From: Mesolimbic dopamine adapts the rate of learning from action

a, Schematic for fibre photometry with optional simultaneous optogenetic stimulation of midbrain dopamine neurons. b, Fibre paths and virus expression from an example experiment. A–P, anterior–posterior. c, Left and middle: NAc–DA, licking, body movements, whisking probability and pupil diameter measurements for the mean of animals with lowest (blue, n = 4) and highest (pink, n = 4) NAc–DA reward signals over the initial 100 trials, shown for trials 1–100 (left) compared to trials 600–800 (middle). Right: means of responses (resp.) in the analysis windows indicated at left (dashed grey boxes) across training. d, Illustration of fibre locations for each mouse (n = 9), colour-coded according to the size of their initial NAc–DA reward signals.
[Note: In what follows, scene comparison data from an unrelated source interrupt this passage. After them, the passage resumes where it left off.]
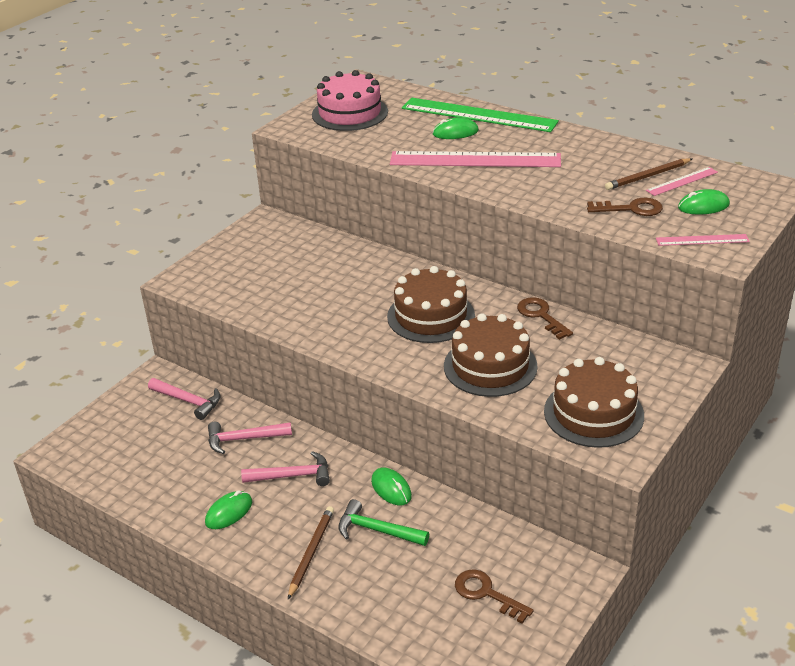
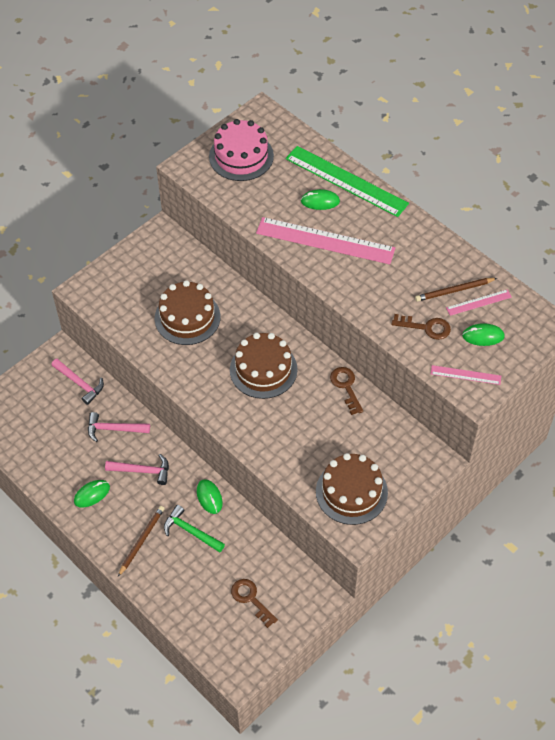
camera: 10 degrees right, 20 degrees up
brown cake [444,313,538,397] -> brown cake moved to [155,280,221,345]

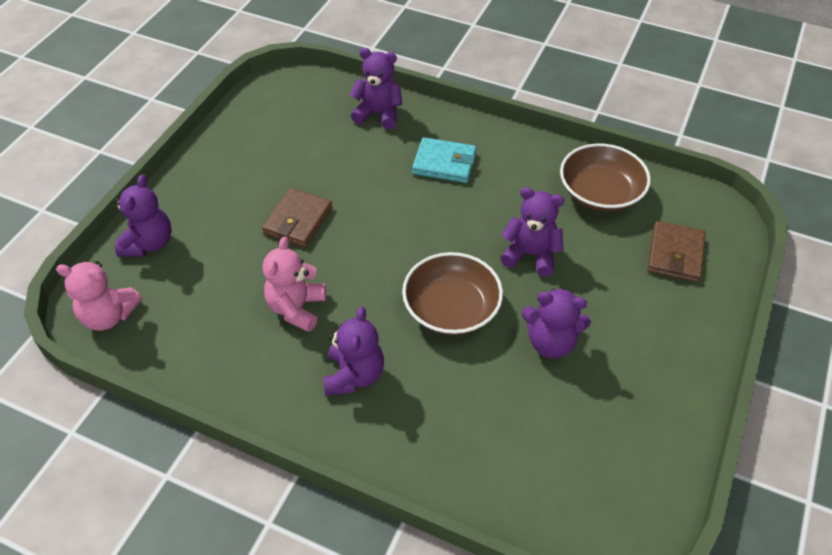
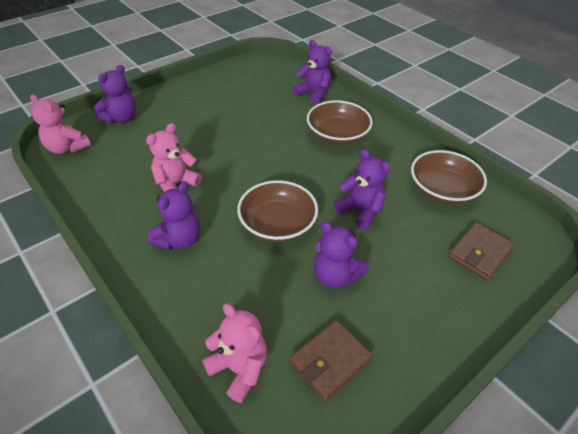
camera: 25 degrees right, 5 degrees down
brown wallet [262,188,333,248] -> brown wallet moved to [289,320,373,401]
turquoise wallet [412,137,476,183] -> brown bowl [307,100,373,145]
none -> pink teddy bear [202,303,267,403]

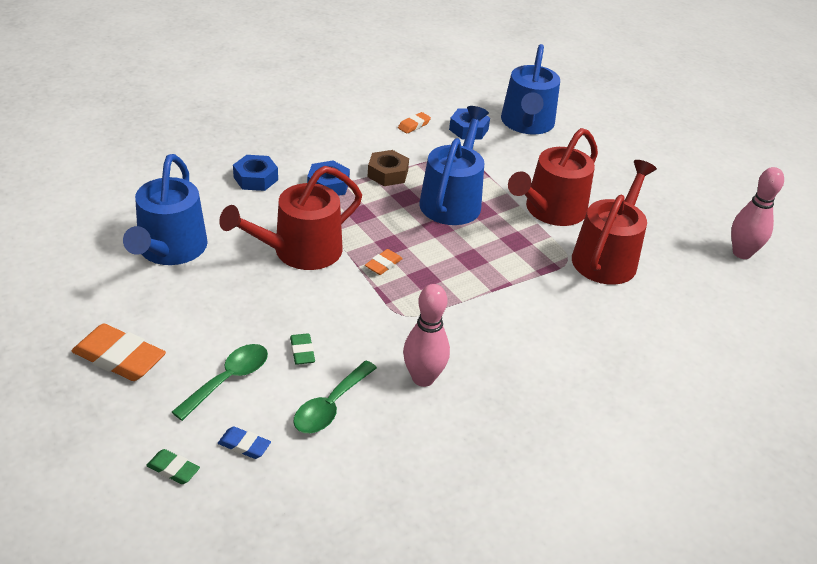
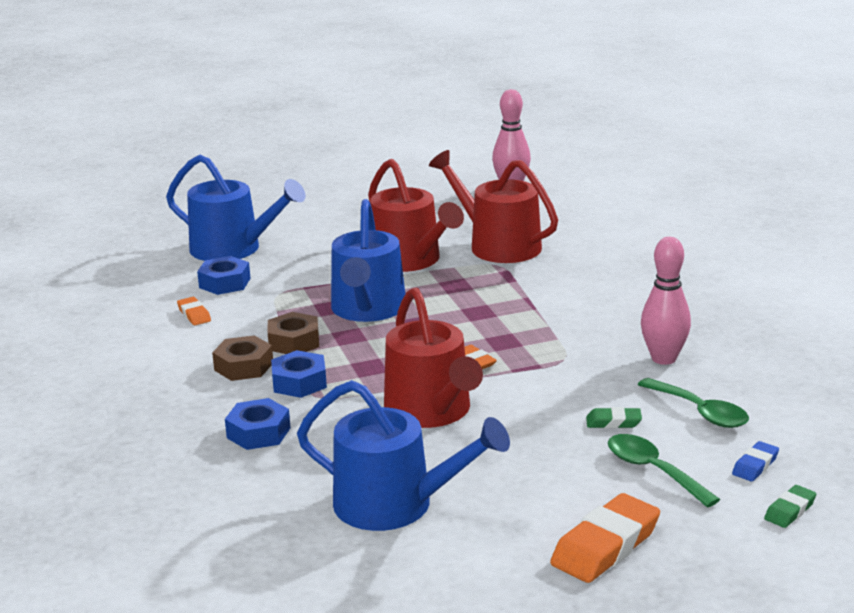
camera: 70 degrees left, 15 degrees down
blue watering can [419,106,489,225] -> blue watering can turned 120 degrees counterclockwise [331,199,405,322]
none -> brown nut [212,335,273,381]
DLS, dorsolateral striatum; NAsh, nucleus accumbens shell. e, Initial (Init.) NAc–DA reward responses (trials 1–100) were correlated with final latency to collect reward (bottom, Pearson’s r = 0.81, P = 0.008), but not with final cued NAc–DA response (top, Pearson’s P = 0.47) (n = 9 mice). f, ACTR simulations with low (small pink dots, n = 6) or high (large blue dots, n = 6) initial reward-related sensory input exhibited a significant correlation between initial (trials 1–100) predicted mDA reward response and final reward collection latency. a.u., arbitrary units. All error bars denote ±s.e.m.